Our selection committee consists of a handful of high school students. One
contingent is in the Bay Area and a second is in Ann Arbor, Michigan.
These students help Dave Eggers edit The Best American Nonrequired Reading.
Daniel Gumbiner is the book's managing editor; Henry W. Leung and Jia Tolentino
are the assistant managing editors facilitating the committee in Michigan.

This collection, published by Houghton-Mifflin, compiles the country's best
fiction, journalism, essays, comics, and humor every year, and introduces
a large readership to dozens of new writers and publications.

The Best American Nonrequired Reading committee comprising
students from dozens of different high schools meets nearly every week of the
year to read, debate, and compile this offbeat but vital anthology.

Want to say something to us? Contact the BANR committee at
nonrequired@gmail.com. We'll read everything you send us.

Meeting 9/15/08 (Michigan)

[Transcribed discussion of "Amanuensis", by Stephen Tuttle, published in Hayden's Ferry Review.

This story is about Mr. Dumond. Mr. Dumond is one of his town’s most beloved residents, but one day he disappears into a snowstorm. Memories are, at first, fond: children who were enrolled in his eighth-grade earth science class recall that he would cancel class for the first snow of the year. But that fondness is thrown into doubt when some townspeople discover a scale-model replica of their town in Dumond's basement. Mr. Dumond was apparently using the model to keep track of his neighbors' personal lives. As a result, their opinion of Mr. Dumond – and of one another – begins to shift.

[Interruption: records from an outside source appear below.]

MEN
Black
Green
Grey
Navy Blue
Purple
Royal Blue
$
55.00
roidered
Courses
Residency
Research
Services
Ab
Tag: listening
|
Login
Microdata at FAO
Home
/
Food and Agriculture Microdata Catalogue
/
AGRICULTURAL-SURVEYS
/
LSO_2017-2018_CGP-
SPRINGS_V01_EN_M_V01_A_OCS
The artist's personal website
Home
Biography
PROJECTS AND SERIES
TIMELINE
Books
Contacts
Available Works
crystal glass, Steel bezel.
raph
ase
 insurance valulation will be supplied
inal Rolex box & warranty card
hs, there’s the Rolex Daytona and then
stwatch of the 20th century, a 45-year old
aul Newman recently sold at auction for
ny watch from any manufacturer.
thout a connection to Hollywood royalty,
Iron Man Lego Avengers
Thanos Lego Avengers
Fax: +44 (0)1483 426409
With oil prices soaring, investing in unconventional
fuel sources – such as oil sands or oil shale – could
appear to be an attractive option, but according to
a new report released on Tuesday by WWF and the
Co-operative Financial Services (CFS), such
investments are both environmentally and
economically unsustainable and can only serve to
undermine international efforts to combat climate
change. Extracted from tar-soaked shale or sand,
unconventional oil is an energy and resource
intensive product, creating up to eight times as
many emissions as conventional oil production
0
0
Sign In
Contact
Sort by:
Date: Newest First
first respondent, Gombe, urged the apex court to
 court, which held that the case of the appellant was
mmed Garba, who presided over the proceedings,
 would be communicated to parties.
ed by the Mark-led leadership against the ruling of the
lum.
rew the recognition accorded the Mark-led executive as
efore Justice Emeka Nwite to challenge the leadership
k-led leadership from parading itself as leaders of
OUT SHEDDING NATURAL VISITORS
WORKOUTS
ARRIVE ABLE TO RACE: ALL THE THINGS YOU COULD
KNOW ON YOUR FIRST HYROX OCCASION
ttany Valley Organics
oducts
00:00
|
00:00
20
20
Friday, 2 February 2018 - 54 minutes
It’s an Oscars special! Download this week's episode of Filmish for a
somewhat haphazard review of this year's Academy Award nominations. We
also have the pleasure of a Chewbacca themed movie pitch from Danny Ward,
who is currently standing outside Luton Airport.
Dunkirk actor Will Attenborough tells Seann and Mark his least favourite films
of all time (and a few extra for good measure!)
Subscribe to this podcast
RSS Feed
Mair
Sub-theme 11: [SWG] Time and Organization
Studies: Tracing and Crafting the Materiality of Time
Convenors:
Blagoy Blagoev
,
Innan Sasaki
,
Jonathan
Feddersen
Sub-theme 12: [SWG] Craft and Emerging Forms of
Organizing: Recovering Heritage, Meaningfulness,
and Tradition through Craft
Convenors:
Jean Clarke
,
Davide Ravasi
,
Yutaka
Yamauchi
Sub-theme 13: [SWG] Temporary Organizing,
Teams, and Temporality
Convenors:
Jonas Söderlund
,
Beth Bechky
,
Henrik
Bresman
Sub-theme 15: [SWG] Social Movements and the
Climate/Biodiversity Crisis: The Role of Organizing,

The students were asked why a respected man like Dumond would build such a model of his hometown.]

Adam: I don't think it was supposed to be explained. We don't know anything about his character except that he's a really good teacher who gets kids interested, and that he leaves a lot and isn't as involved in the town. But we don't know very much about his character, so the whole point of the story is that it's as much of a surprise to them who know him well as it is to us who don't know him at all. It's just out of place for him to be so intrusive.

Michelle: Maybe he does it to remember the things that he knows. If you teach, you like knowledge. So, I don't know, maybe he's craving for knowledge?

Elizabeth: He's almost like an omniscient figure.

Eva: But the people in the town were painting him as omniscient, before he even disappeared into the snow. The entire description of him is pretty much just –

Michelle: - how excellent he is –

Eva: - yeah, how much everyone believes he's perfect.

Elizabeth: And then there's suddenly this whole other side to him that they had no idea about.

Michelle: It's weird how everyone knows Dumond, but no one really knows him, and since no one actually knows him he can change. Very easily.

[The students were asked if they thought Mr. Dumond was trying to make a statement about the community, or if he just had a grossly invasive hobby.]

Eva: It seems like he's showing what it would do if everything everyone had all their secret things forced out into the open – how would that destroy a town?

Michelle: Or: who are you once you're not there anymore?

Eva: Yeah, what happens to you when, all of a sudden, you're gone and people have to then make their own impressions of you and you can't control that?

Elizabeth: Or even: how is a person's identity shaped by those around them? I mean, what is this guy really like? – we don't know. All we get is the perspective of the town.